Monday, September 19, 2011

The last safe place...

I remember the last hours before John Preston was born.  We checked into the hospital at about 9:00pm.  My sister, who in another post you will find out essentially raised me, drove up from Nashville and arrived at 11:30pm.  From the time that she got there until John Preston was born I was in what I think was a "sadly hopeful cocoon".  Until he was born and they took him away, it wasn't real that he was gone, they could be wrong, I was still going to give birth, I was a mommy and I was wholly and completely being taken care of by my knight, my sister-mom and nurses.  I was on morphine and drifting in and out of sleep and having still peaceful dreams.  My aunt and uncle came by to visit.

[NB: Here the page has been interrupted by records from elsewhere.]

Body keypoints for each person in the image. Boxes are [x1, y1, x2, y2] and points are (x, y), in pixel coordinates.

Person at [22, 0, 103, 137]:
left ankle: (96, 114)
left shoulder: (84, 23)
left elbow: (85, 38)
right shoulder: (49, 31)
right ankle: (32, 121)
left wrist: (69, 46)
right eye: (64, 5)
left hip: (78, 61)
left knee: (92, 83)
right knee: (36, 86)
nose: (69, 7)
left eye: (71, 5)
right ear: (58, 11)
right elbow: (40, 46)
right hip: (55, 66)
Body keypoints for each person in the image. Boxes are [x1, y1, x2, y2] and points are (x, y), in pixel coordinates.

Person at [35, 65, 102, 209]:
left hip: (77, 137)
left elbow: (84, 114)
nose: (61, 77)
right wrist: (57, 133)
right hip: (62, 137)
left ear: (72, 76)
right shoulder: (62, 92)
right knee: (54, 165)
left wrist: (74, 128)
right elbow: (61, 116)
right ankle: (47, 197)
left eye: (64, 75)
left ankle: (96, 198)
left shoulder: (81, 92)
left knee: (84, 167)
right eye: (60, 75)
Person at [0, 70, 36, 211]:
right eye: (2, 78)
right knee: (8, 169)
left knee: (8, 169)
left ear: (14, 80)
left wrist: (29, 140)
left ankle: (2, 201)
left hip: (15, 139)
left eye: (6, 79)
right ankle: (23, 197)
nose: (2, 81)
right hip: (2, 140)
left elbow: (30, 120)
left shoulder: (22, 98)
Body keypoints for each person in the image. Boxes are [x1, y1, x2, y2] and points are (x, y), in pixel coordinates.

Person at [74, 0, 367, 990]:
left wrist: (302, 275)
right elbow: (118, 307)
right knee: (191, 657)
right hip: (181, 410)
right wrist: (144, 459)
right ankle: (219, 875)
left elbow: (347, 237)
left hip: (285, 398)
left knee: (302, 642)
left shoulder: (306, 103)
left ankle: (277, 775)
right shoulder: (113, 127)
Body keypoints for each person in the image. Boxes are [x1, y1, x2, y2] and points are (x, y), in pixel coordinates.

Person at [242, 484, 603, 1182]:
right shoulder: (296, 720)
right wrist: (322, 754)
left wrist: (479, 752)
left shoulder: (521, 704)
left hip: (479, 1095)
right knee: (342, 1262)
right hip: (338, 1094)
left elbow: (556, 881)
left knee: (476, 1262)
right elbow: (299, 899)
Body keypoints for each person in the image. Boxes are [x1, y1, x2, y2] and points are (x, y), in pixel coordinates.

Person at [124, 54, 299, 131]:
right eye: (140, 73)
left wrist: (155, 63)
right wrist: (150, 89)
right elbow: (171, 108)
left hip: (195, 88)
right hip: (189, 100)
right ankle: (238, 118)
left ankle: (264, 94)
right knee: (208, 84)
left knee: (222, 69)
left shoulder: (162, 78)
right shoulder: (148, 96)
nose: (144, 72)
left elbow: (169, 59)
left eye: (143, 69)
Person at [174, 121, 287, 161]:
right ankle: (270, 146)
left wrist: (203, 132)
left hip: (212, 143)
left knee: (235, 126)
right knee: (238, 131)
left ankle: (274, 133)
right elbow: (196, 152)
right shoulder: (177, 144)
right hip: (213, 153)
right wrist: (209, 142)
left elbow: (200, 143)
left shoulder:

As horrible as the truth was, those last few hours still felt safe.  Nothing has ever felt safe since then.  I worry about Jimmy Ray dying, about my sister dying, about my daddy dying.  I worry about dying and leaving Jimmy Ray and my sister to cope with that.  I am constantly on alert about where I am going and who is going to be there and what the 'babyland' level will be.  I am afraid to go anywhere without Kleenex.  I am afraid that my house will burn down and I will lose the only physical things I have that connect me to John Preston (his hand and foot mold, his Christmas ornament provided by the funeral home, my computer with the pictures of me pregnant, of his sunlit gravesite, etc.).  I am afraid that people will forget about him, that people will ask about and him, that people won't ask about him, that someday I might possibly not think of him every minute or hour or day.  I am afraid that one day Jimmy Ray and I will be 2 old folks without anyone to take care of, or visit, or notice us.  And then that one of us will be left all alone without even each other. 

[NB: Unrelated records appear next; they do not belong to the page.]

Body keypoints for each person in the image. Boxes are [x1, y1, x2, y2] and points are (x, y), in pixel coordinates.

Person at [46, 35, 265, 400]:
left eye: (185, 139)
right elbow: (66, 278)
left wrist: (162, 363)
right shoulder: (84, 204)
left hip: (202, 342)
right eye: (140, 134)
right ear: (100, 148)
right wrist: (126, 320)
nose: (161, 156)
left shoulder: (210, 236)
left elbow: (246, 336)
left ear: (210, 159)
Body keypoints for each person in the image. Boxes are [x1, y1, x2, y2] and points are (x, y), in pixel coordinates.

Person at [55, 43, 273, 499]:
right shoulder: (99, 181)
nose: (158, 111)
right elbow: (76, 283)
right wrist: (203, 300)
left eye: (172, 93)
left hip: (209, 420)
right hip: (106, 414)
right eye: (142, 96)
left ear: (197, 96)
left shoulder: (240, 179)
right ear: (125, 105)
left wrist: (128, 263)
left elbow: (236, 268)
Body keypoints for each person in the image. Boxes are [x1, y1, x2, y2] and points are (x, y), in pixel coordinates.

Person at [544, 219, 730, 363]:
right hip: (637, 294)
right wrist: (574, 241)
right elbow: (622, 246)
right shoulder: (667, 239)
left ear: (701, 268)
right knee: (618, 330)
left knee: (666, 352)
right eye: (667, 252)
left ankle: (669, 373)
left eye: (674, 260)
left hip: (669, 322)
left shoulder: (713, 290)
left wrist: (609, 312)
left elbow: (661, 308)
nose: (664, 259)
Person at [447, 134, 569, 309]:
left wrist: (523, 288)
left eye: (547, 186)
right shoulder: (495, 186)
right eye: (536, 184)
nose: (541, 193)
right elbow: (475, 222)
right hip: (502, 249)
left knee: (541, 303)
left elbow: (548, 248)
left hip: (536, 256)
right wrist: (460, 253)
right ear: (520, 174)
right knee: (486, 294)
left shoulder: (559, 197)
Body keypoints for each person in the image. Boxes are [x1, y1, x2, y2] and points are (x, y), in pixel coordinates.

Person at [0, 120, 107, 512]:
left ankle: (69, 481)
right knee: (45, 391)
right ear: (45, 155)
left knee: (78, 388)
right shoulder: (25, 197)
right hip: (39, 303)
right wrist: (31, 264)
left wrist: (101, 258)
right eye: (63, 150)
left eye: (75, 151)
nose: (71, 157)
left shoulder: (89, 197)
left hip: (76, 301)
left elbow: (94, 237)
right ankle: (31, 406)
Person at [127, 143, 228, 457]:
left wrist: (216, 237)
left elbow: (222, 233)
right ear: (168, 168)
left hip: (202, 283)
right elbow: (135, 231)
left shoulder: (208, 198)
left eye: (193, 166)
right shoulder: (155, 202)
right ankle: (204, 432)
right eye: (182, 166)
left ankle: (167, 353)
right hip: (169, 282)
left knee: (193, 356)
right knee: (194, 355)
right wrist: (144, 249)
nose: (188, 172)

And then I hear a song like "I Can Only Imagine" (Mercy Me) or "Unclouded Day" (favorite: Broken Bridges soundtrack version) and something inside me calms down. And I can function and I can breath and I can live.

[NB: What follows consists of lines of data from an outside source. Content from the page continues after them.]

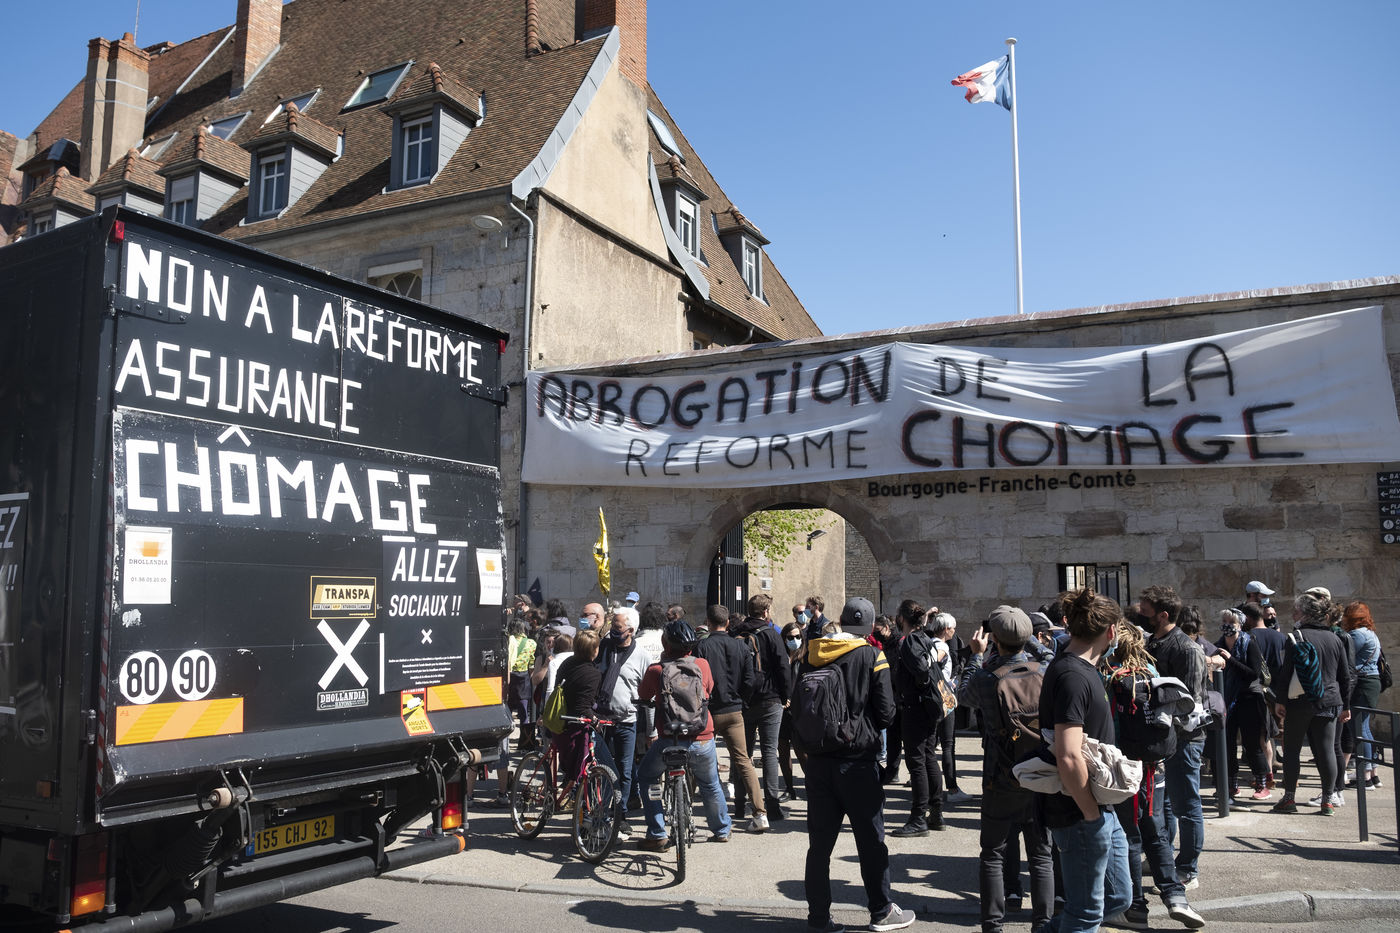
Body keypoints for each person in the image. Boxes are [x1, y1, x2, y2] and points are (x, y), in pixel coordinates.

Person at [798, 598, 913, 933]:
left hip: (819, 761)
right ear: (870, 626)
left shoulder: (813, 653)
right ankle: (881, 911)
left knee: (819, 847)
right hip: (858, 761)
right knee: (871, 841)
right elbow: (887, 714)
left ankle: (819, 918)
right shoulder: (872, 656)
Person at [1101, 622, 1206, 930]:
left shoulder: (1109, 675)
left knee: (1129, 836)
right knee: (1156, 832)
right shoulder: (1151, 672)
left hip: (1123, 767)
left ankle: (1135, 907)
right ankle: (1176, 897)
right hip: (1155, 766)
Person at [1040, 588, 1131, 933]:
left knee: (1118, 897)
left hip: (1098, 809)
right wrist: (1091, 815)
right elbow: (1068, 754)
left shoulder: (1082, 669)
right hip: (1080, 813)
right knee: (1085, 914)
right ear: (1111, 631)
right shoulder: (1073, 676)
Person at [957, 606, 1053, 933]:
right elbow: (1050, 654)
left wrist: (975, 655)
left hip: (1001, 774)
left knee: (992, 854)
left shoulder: (987, 677)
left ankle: (993, 925)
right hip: (1040, 772)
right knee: (1041, 855)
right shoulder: (1046, 671)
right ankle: (1043, 924)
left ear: (994, 639)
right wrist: (1031, 641)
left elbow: (963, 695)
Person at [635, 620, 732, 848]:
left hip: (670, 738)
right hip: (701, 736)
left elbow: (643, 694)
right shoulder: (702, 665)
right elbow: (708, 690)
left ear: (665, 643)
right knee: (710, 784)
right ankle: (721, 830)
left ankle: (657, 833)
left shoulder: (657, 670)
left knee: (647, 777)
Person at [1139, 585, 1207, 889]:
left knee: (1186, 805)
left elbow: (1189, 704)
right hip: (1161, 740)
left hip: (1184, 739)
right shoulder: (1152, 643)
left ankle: (1188, 869)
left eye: (1146, 611)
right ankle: (1163, 859)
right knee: (1165, 805)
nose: (1141, 616)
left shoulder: (1186, 649)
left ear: (1163, 615)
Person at [1271, 589, 1354, 815]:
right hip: (1329, 701)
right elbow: (1345, 677)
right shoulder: (1336, 638)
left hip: (1300, 701)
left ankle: (1289, 798)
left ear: (1306, 614)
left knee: (1292, 750)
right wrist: (1346, 706)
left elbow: (1286, 673)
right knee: (1327, 750)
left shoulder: (1296, 637)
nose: (1293, 614)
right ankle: (1328, 800)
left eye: (1296, 611)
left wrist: (1280, 701)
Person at [694, 604, 769, 832]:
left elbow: (697, 679)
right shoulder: (740, 646)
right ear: (727, 623)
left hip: (709, 710)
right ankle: (760, 812)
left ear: (708, 623)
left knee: (697, 759)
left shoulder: (701, 646)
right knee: (744, 761)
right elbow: (750, 679)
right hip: (734, 709)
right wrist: (742, 701)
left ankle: (687, 810)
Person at [731, 593, 796, 821]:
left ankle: (740, 804)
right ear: (766, 611)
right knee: (769, 751)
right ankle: (772, 805)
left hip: (744, 700)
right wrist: (786, 695)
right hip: (770, 698)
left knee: (743, 753)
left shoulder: (736, 634)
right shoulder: (771, 634)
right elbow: (783, 667)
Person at [890, 600, 946, 836]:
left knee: (916, 762)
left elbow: (922, 669)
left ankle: (918, 818)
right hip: (928, 706)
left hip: (916, 707)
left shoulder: (911, 641)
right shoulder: (925, 638)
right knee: (928, 757)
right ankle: (936, 812)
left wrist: (920, 687)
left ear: (902, 618)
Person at [596, 606, 651, 836]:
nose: (612, 630)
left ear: (631, 630)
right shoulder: (604, 648)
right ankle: (598, 814)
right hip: (600, 721)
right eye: (612, 626)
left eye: (617, 627)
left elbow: (648, 695)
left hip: (626, 721)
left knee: (625, 771)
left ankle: (621, 815)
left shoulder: (642, 656)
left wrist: (651, 730)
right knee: (600, 770)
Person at [1217, 610, 1268, 800]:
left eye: (1231, 622)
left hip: (1249, 698)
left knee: (1251, 743)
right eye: (1224, 621)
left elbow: (1254, 673)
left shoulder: (1249, 643)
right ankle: (1232, 785)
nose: (1227, 624)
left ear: (1240, 625)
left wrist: (1230, 660)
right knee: (1228, 744)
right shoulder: (1219, 645)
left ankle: (1262, 784)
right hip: (1227, 700)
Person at [552, 629, 606, 790]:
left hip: (559, 719)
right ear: (594, 650)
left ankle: (569, 793)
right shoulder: (593, 674)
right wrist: (595, 720)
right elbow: (583, 706)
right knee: (578, 766)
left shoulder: (567, 663)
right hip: (574, 725)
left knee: (569, 769)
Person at [928, 611, 970, 805]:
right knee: (947, 745)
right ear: (946, 629)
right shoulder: (942, 646)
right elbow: (931, 664)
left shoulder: (929, 642)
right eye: (952, 628)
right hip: (944, 700)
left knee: (932, 745)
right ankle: (952, 789)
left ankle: (932, 787)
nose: (954, 632)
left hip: (935, 699)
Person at [1342, 601, 1383, 789]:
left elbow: (1345, 657)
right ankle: (1373, 774)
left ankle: (1365, 776)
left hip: (1362, 683)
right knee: (1365, 729)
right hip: (1370, 682)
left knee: (1359, 729)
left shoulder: (1357, 634)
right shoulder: (1370, 633)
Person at [777, 619, 809, 801]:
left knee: (801, 752)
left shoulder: (805, 657)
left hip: (799, 711)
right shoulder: (780, 657)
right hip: (781, 710)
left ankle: (813, 786)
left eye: (797, 637)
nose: (794, 640)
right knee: (783, 751)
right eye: (790, 637)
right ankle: (789, 789)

One of the options that the doctor gave us 2 days before his birth was that the hospital could take care of 'it' (his body!) for us.  We didn't know what to do about anything at that point and originally said okay to that.  How horrific.  Sometime during the night Jimmy Ray held my hand and said "I don't want to throw away my son".

I will never feel totally safe again - and maybe we shouldn't on this earth.  In those last few hours, when there was hope and a dream, I was cocooned in that last safe place.

2 comments:

  1. I have the same worries. ON the note of your house burning down... I worry about that too, so we made copies of all the picture of Cooper and so on and put them in a safe deposit box at the bank. I think all of us moms have that fear.... it's got to be only natural.